* _WORK ITEM_
Below are some records; quote exactly the lines from the one that contains "778 115 2619" through the one that contains "3 93 192.50", inclusive, and no others.

* _RECORDS SUPPLIED_
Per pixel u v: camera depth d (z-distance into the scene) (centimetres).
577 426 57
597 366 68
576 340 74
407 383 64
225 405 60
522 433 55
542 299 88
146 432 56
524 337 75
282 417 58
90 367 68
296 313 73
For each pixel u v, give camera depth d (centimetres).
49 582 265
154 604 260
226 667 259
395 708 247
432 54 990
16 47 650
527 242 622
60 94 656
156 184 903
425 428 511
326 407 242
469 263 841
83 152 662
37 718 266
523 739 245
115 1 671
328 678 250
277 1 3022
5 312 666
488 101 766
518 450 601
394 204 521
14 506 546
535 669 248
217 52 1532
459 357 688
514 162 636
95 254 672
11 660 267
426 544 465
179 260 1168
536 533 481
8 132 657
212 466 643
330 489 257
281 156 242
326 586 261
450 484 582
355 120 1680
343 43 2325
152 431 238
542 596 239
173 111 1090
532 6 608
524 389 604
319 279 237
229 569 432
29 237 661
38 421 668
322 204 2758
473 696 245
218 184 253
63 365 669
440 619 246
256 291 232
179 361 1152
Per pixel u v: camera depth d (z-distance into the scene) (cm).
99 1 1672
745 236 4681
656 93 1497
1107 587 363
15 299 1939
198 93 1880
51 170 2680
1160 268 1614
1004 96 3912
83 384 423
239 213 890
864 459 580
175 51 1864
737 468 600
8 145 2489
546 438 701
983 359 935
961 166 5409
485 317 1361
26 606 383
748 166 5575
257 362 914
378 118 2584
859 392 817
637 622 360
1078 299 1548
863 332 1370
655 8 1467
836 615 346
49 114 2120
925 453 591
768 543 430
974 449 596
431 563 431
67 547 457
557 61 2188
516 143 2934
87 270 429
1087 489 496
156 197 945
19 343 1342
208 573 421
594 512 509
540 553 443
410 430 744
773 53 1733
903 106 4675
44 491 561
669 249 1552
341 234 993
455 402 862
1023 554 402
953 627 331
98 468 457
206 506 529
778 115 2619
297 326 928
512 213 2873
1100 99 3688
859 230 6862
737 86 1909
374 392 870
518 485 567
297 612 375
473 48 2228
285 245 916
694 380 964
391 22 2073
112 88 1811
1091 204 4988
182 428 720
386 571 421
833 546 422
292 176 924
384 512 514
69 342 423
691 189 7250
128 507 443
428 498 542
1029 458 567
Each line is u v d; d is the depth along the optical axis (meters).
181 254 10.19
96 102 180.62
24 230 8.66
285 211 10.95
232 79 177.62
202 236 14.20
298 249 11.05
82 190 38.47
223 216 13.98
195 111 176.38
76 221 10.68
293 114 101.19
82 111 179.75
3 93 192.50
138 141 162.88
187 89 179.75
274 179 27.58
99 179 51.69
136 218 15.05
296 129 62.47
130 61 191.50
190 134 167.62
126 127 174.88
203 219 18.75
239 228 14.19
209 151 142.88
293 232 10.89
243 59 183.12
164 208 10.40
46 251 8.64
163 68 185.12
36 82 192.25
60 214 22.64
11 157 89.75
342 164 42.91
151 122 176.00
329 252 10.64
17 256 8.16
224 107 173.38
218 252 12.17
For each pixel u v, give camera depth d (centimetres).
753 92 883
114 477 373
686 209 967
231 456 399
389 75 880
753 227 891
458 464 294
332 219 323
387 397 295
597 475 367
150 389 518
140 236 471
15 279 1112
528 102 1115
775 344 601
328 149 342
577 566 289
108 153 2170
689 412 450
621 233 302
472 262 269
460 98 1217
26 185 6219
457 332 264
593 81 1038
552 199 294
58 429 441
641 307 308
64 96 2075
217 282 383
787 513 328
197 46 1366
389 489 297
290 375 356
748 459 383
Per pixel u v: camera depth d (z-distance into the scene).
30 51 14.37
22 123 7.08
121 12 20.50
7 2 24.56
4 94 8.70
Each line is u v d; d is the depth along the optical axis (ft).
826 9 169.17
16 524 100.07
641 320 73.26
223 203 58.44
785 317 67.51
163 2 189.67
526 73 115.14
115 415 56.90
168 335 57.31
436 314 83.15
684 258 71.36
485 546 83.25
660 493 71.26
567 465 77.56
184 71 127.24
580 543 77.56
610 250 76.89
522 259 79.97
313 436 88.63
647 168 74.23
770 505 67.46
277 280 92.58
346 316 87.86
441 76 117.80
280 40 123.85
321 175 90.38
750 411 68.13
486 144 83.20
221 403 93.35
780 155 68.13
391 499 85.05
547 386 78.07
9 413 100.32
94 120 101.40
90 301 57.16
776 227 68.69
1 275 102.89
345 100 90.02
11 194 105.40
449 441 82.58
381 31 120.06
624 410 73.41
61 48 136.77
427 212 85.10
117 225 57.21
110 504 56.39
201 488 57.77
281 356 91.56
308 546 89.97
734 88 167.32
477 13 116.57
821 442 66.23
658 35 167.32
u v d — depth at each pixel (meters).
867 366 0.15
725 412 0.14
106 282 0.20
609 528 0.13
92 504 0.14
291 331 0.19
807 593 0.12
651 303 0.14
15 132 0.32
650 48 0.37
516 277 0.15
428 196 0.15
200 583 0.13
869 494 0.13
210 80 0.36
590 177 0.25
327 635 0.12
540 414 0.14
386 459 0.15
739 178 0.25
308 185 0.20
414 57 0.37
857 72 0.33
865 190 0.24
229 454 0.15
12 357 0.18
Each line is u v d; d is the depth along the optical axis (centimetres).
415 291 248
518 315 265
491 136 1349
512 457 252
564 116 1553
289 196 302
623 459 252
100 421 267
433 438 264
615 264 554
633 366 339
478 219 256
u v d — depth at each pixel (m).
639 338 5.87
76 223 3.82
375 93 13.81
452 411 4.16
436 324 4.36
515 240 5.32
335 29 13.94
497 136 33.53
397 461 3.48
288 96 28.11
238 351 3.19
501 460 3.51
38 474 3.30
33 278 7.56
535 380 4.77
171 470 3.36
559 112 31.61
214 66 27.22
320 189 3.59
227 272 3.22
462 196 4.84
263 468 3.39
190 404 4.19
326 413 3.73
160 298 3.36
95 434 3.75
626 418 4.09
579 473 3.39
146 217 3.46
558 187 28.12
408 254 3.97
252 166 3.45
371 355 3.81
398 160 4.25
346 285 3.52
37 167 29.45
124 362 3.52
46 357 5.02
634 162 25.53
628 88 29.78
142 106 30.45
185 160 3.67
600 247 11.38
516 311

* _EXERCISE ANSWER_
778 115 2619
297 326 928
512 213 2873
1100 99 3688
859 230 6862
737 86 1909
374 392 870
518 485 567
297 612 375
473 48 2228
285 245 916
694 380 964
391 22 2073
112 88 1811
1091 204 4988
182 428 720
386 571 421
833 546 422
292 176 924
384 512 514
69 342 423
691 189 7250
128 507 443
428 498 542
1029 458 567
Each line is u v d; d is the depth along the optical axis (meters).
181 254 10.19
96 102 180.62
24 230 8.66
285 211 10.95
232 79 177.62
202 236 14.20
298 249 11.05
82 190 38.47
223 216 13.98
195 111 176.38
76 221 10.68
293 114 101.19
82 111 179.75
3 93 192.50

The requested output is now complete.